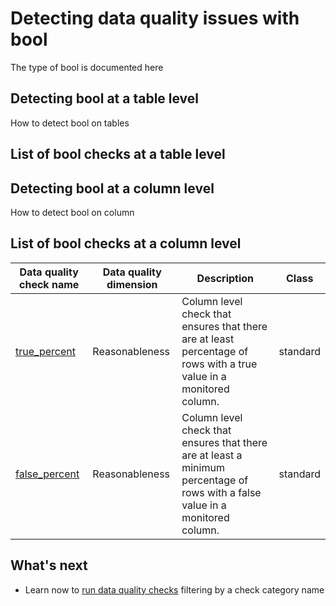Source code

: # Detecting data quality issues with bool
The type of bool is documented here

## Detecting bool at a table level
How to detect bool on tables

## List of bool checks at a table level

## Detecting bool at a column level
How to detect bool on column

## List of bool checks at a column level
| Data quality check name | Data quality dimension | Description | Class |
|-------------------------|------------------------|-------------|-------|
|[true_percent](../../checks/column/bool/true-percent.md)|Reasonableness|Column level check that ensures that there are at least percentage of rows with a true value in a monitored column.|standard|
|[false_percent](../../checks/column/bool/false-percent.md)|Reasonableness|Column level check that ensures that there are at least a minimum percentage of rows with a false value in a monitored column.|standard|

## What's next
- Learn now to [run data quality checks](../running-data-quality-checks.md#targeting-a-category-of-checks) filtering by a check category name
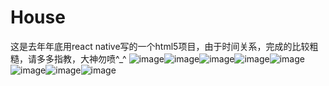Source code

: # House
这是去年年底用react native写的一个html5项目，由于时间关系，完成的比较粗糙，请多多指教，大神勿喷^_^
![image](https://github.com/DangrMiao/House/blob/master/screenshot/first.jpg)![image](https://github.com/DangrMiao/House/blob/master/screenshot/two.png)![image](https://github.com/DangrMiao/House/blob/master/screenshot/three.png)![image](https://github.com/DangrMiao/House/blob/master/screenshot/four.png)![image](https://github.com/DangrMiao/House/blob/master/screenshot/five.png)![image](https://github.com/DangrMiao/House/blob/master/screenshot/seven.png)![image](https://github.com/DangrMiao/House/blob/master/screenshot/eight.png)![image](https://github.com/DangrMiao/House/blob/master/screenshot/nine.png)
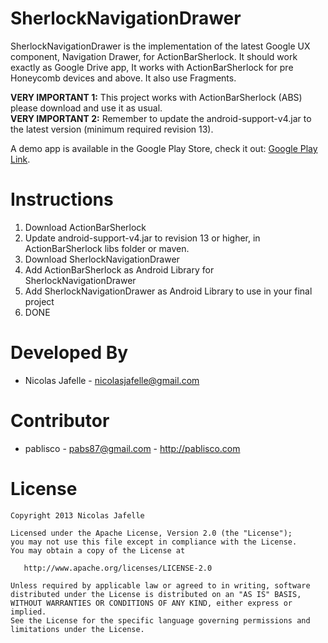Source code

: SherlockNavigationDrawer
========================

SherlockNavigationDrawer is the implementation of the latest Google UX component, Navigation Drawer, for ActionBarSherlock. It should work exactly as Google Drive app, It works with ActionBarSherlock for pre Honeycomb devices and above. It also use Fragments.

<b>VERY IMPORTANT 1:</b> This project works with ActionBarSherlock (ABS) please download and use it as usual.<br>
<b>VERY IMPORTANT 2:</b> Remember to update the android-support-v4.jar to the latest version (minimum required revision 13).

A demo app is available in the Google Play Store, check it out: <a href="https://play.google.com/store/apps/details?id=com.sherlock.navigationdrawer&feature=search_result#?t=W251bGwsMSwyLDEsImNvbS5zaGVybG9jay5uYXZpZ2F0aW9uZHJhd2VyIl0.">Google Play Link</a>.

Instructions
============

1. Download ActionBarSherlock
2. Update android-support-v4.jar to revision 13 or higher, in ActionBarSherlock libs folder or maven.
3. Download SherlockNavigationDrawer
4. Add ActionBarSherlock as Android Library for SherlockNavigationDrawer
5. Add SherlockNavigationDrawer as Android Library to use in your final project
6. DONE

Developed By
============

* Nicolas Jafelle - <nicolasjafelle@gmail.com>


Contributor
============

* pablisco - <pabs87@gmail.com> - <http://pablisco.com>


License
=======

    Copyright 2013 Nicolas Jafelle

    Licensed under the Apache License, Version 2.0 (the "License");
    you may not use this file except in compliance with the License.
    You may obtain a copy of the License at

       http://www.apache.org/licenses/LICENSE-2.0

    Unless required by applicable law or agreed to in writing, software
    distributed under the License is distributed on an "AS IS" BASIS,
    WITHOUT WARRANTIES OR CONDITIONS OF ANY KIND, either express or implied.
    See the License for the specific language governing permissions and
    limitations under the License.
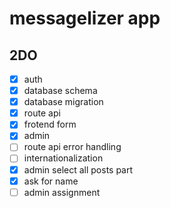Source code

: # messagelizer app

## 2DO

- [x] auth
- [x] database schema
- [x] database migration
- [x] route api
- [x] frotend form
- [x] admin
- [ ] route api error handling
- [ ] internationalization
- [x] admin select all posts part
- [x] ask for name
- [ ] admin assignment
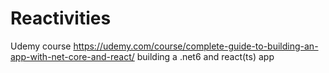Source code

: # Reactivities
Udemy course https://udemy.com/course/complete-guide-to-building-an-app-with-net-core-and-react/
building a .net6 and react(ts) app 
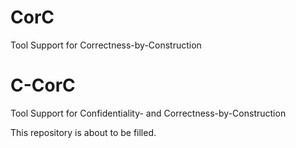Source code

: # CorC
Tool Support for Correctness-by-Construction

# C-CorC
Tool Support for Confidentiality- and Correctness-by-Construction

This repository is about to be filled.
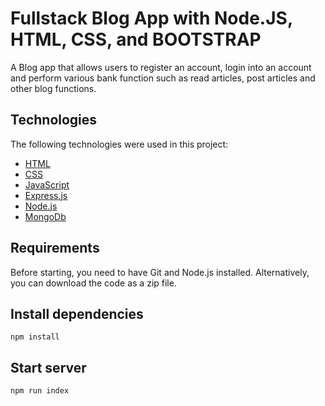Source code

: # Fullstack Blog App with Node.JS, HTML, CSS, and BOOTSTRAP

A Blog app that allows users to register an account, login into an account and perform various bank function such as read articles, post articles and other blog functions.

## Technologies 

The following technologies were used in this project:

- [HTML](https://html.com/)
- [CSS](https://developer.mozilla.org/en-US/docs/Learn/CSS/First_steps)
- [JavaScript](https://www.javascript.com)
- [Express.js](https://expressjs.com/)
- [Node.js](https://nodejs.org/)
- [MongoDb](https://www.mongodb.com/cloud/atlas)



## Requirements

Before starting, you need to have Git and Node.js installed. Alternatively, you can download the code as a zip file.




## Install dependencies
    npm install

## Start server

    npm run index
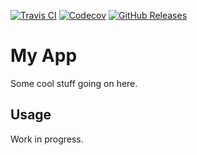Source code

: [![Travis CI](https://img.shields.io/travis/com/hendraanggrian/app)](https://www.travis-ci.com/github/hendraanggrian/app/)
[![Codecov](https://img.shields.io/codecov/c/github/hendraanggrian/app)](https://app.codecov.io/gh/hendraanggrian/app/)
[![GitHub Releases](https://img.shields.io/github/release/hendraanggrian/app)](https://github.com/hendraanggrian/app/releases/)

# My App

Some cool stuff going on here.

## Usage

Work in progress.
= = = =
- [Exercise brief] Print every line of the items above word for word, leaving out the pictures.

- [The answer]
Source code

: # Detecting data quality issues with bool
The type of bool is documented here

## Detecting bool at a table level
How to detect bool on tables

## List of bool checks at a table level

## Detecting bool at a column level
How to detect bool on column

## List of bool checks at a column level
| Data quality check name | Data quality dimension | Description | Class |
|-------------------------|------------------------|-------------|-------|
|[true_percent](../../checks/column/bool/true-percent.md)|Reasonableness|Column level check that ensures that there are at least percentage of rows with a true value in a monitored column.|standard|
|[false_percent](../../checks/column/bool/false-percent.md)|Reasonableness|Column level check that ensures that there are at least a minimum percentage of rows with a false value in a monitored column.|standard|

## What's next
- Learn now to [run data quality checks](../running-data-quality-checks.md#targeting-a-category-of-checks) filtering by a check category name
Source code

: # House
这是去年年底用react native写的一个html5项目，由于时间关系，完成的比较粗糙，请多多指教，大神勿喷^_^
![image](https://github.com/DangrMiao/House/blob/master/screenshot/first.jpg)![image](https://github.com/DangrMiao/House/blob/master/screenshot/two.png)![image](https://github.com/DangrMiao/House/blob/master/screenshot/three.png)![image](https://github.com/DangrMiao/House/blob/master/screenshot/four.png)![image](https://github.com/DangrMiao/House/blob/master/screenshot/five.png)![image](https://github.com/DangrMiao/House/blob/master/screenshot/seven.png)![image](https://github.com/DangrMiao/House/blob/master/screenshot/eight.png)![image](https://github.com/DangrMiao/House/blob/master/screenshot/nine.png)
Source code

: SherlockNavigationDrawer
========================

SherlockNavigationDrawer is the implementation of the latest Google UX component, Navigation Drawer, for ActionBarSherlock. It should work exactly as Google Drive app, It works with ActionBarSherlock for pre Honeycomb devices and above. It also use Fragments.

<b>VERY IMPORTANT 1:</b> This project works with ActionBarSherlock (ABS) please download and use it as usual.<br>
<b>VERY IMPORTANT 2:</b> Remember to update the android-support-v4.jar to the latest version (minimum required revision 13).

A demo app is available in the Google Play Store, check it out: <a href="https://play.google.com/store/apps/details?id=com.sherlock.navigationdrawer&feature=search_result#?t=W251bGwsMSwyLDEsImNvbS5zaGVybG9jay5uYXZpZ2F0aW9uZHJhd2VyIl0.">Google Play Link</a>.

Instructions
============

1. Download ActionBarSherlock
2. Update android-support-v4.jar to revision 13 or higher, in ActionBarSherlock libs folder or maven.
3. Download SherlockNavigationDrawer
4. Add ActionBarSherlock as Android Library for SherlockNavigationDrawer
5. Add SherlockNavigationDrawer as Android Library to use in your final project
6. DONE

Developed By
============

* Nicolas Jafelle - <nicolasjafelle@gmail.com>


Contributor
============

* pablisco - <pabs87@gmail.com> - <http://pablisco.com>


License
=======

    Copyright 2013 Nicolas Jafelle

    Licensed under the Apache License, Version 2.0 (the "License");
    you may not use this file except in compliance with the License.
    You may obtain a copy of the License at

       http://www.apache.org/licenses/LICENSE-2.0

    Unless required by applicable law or agreed to in writing, software
    distributed under the License is distributed on an "AS IS" BASIS,
    WITHOUT WARRANTIES OR CONDITIONS OF ANY KIND, either express or implied.
    See the License for the specific language governing permissions and
    limitations under the License.
Source code

: # messagelizer app

## 2DO

- [x] auth
- [x] database schema
- [x] database migration
- [x] route api
- [x] frotend form
- [x] admin
- [ ] route api error handling
- [ ] internationalization
- [x] admin select all posts part
- [x] ask for name
- [ ] admin assignment
Source code

: # Reactivities
Udemy course https://udemy.com/course/complete-guide-to-building-an-app-with-net-core-and-react/
building a .net6 and react(ts) app 
Source code

: # CorC
Tool Support for Correctness-by-Construction

# C-CorC
Tool Support for Confidentiality- and Correctness-by-Construction

This repository is about to be filled.
Source code

: # Fullstack Blog App with Node.JS, HTML, CSS, and BOOTSTRAP

A Blog app that allows users to register an account, login into an account and perform various bank function such as read articles, post articles and other blog functions.

## Technologies 

The following technologies were used in this project:

- [HTML](https://html.com/)
- [CSS](https://developer.mozilla.org/en-US/docs/Learn/CSS/First_steps)
- [JavaScript](https://www.javascript.com)
- [Express.js](https://expressjs.com/)
- [Node.js](https://nodejs.org/)
- [MongoDb](https://www.mongodb.com/cloud/atlas)



## Requirements

Before starting, you need to have Git and Node.js installed. Alternatively, you can download the code as a zip file.




## Install dependencies
    npm install

## Start server

    npm run index
Source code

: [![Travis CI](https://img.shields.io/travis/com/hendraanggrian/app)](https://www.travis-ci.com/github/hendraanggrian/app/)
[![Codecov](https://img.shields.io/codecov/c/github/hendraanggrian/app)](https://app.codecov.io/gh/hendraanggrian/app/)
[![GitHub Releases](https://img.shields.io/github/release/hendraanggrian/app)](https://github.com/hendraanggrian/app/releases/)

# My App

Some cool stuff going on here.

## Usage

Work in progress.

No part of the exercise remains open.